The word subtle is never used in reference to Michael Bay. On film the “Transformers” filmmaker has never left a bullet unfired or ever met a building he didn’t want to blow up. His films are frenetic odes to carnage and his latest one, “13 Hours: The Secret Soldiers of Benghazi” takes a page out of the recent past and gives it the Bay Bias.
Based on the 2013 nonfiction book “13 Hours” by Mitchell Zuckoff, the bulk of the film takes place on the eleventh anniversary of the September 11 attacks. Rone Woods (James Badge Dale), Jack Da Silva (John Krasinski), Oz Geist (Max Martini), Bub Doherty (Toby Stephens), Tanto Paronto (Pablo Schreiber) and Boon (David Denman) are tough guys with 1000 yards stares. They are former Navy SEALS, Marine Force Recon and Army Special Forces now working as CIA security contractors in in Benghazi, Libya in a top-secret facility so undercover it doesn’t officially exist.
The city is a hellhole known as the most violent place on earth. When well-armed Libyan militants—using weapons pilfered from former Prime Minister Muammar Gaddafi’s abandoned arsenals—invade the American embassy the contractors, located about a mile away from the attack, want to help but are ordered to stand down by their on-site CIA chief. As the fighting intensifies they spring into action—“Things change fast in Benghazi,” they snarl.—launching a rescue mission for ambassador J. Christopher Stevens and Foreign Service Information officer Sean Smith.
There’s more—things blow up and bullets fly—and it is public record, but there will be no spoilers here.
“13 Hours: The Secret Soldiers of Benghazi” is a fast and furious look at an event the ripples of which are still being felt today, but this is a Michael Bay movie so it is unburdened by the weight of controversy. Instead the politics are downplayed—there is no mention of then Secretary of State Hillary Clinton or President Obama—and it is presented as an action film.
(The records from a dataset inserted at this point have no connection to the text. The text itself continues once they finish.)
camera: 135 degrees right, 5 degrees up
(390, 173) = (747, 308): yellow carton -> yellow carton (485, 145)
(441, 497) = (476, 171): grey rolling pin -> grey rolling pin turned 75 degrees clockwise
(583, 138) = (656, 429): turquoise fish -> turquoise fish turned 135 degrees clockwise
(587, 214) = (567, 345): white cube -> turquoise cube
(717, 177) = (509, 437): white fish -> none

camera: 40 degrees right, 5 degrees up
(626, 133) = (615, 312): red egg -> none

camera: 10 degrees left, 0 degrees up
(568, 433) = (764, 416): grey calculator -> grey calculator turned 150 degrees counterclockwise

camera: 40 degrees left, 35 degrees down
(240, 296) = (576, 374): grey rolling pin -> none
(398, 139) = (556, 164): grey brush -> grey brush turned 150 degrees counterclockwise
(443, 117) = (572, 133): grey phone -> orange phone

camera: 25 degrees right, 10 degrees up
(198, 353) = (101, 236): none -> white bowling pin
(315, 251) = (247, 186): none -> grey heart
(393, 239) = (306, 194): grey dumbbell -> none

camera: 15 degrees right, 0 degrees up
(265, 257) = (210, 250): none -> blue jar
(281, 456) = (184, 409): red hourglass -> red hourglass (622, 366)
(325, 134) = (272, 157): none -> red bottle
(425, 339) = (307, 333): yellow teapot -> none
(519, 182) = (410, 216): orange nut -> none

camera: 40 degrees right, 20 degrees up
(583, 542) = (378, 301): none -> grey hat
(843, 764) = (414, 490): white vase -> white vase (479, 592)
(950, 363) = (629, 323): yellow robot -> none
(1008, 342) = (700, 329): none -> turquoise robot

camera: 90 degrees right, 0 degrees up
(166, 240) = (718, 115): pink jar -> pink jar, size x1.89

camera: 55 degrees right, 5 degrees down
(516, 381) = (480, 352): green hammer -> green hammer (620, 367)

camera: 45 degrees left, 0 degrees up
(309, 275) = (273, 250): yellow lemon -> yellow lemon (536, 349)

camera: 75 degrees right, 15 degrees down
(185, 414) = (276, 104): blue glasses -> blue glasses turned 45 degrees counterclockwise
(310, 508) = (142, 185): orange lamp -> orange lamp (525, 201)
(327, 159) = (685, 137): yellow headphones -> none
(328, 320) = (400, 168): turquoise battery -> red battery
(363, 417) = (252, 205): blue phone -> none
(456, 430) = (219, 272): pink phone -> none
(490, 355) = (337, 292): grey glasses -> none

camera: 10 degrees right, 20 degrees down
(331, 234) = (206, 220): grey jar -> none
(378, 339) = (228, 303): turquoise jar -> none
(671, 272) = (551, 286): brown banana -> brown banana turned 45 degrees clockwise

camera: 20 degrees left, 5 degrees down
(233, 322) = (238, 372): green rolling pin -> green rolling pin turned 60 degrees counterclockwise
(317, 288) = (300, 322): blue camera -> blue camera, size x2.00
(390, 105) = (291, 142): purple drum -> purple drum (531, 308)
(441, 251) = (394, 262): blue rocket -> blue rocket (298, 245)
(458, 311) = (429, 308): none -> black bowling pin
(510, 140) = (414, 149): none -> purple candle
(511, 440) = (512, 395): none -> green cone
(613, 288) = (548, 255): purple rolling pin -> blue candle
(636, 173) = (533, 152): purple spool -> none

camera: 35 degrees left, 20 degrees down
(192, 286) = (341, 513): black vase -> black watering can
On that level it works. Bay knows how to build tension and entertain the eye. He indulges his artier side with some beautifully composed photography and throws in some interesting details to bring the action alive. For instance, the city is such a chaotic place the locals barely notice the mounting violence as they watch soccer as buildings explode just down the block. “Just another Tuesday night in Benghazi,” says Da Silva.
Unfortunately Bay is so in love with his images he drops the ball on the story. This is a tale of men who stepped up and put their lives on the line despite bureaucratic interference. The contractors should be complex characters, balancing their stateside lives with their training as warriors and while the movie tries to explore that divide, it does so in the most Michael Bay way as possible. Instead of investigating the things that drive them we are treated to an sketchy subplot regarding Da Silva’s family that sheds little light on how his job affects his wife and daughters or vice versa. No amount of scenes showing these men Skyping with their families or lovingly gazing at photos of their babies will do enough to humanize them when they are so underwritten. Bay emphasizes the action in Benghazi, but choses to ignore the emotional side except in the most superficial of ways.
“13 Hours: The Secret Soldiers of Benghazi” could have been a fascinating and timely study of men juggling their jobs with complicated families lives but instead it is just another Michael Bay movie.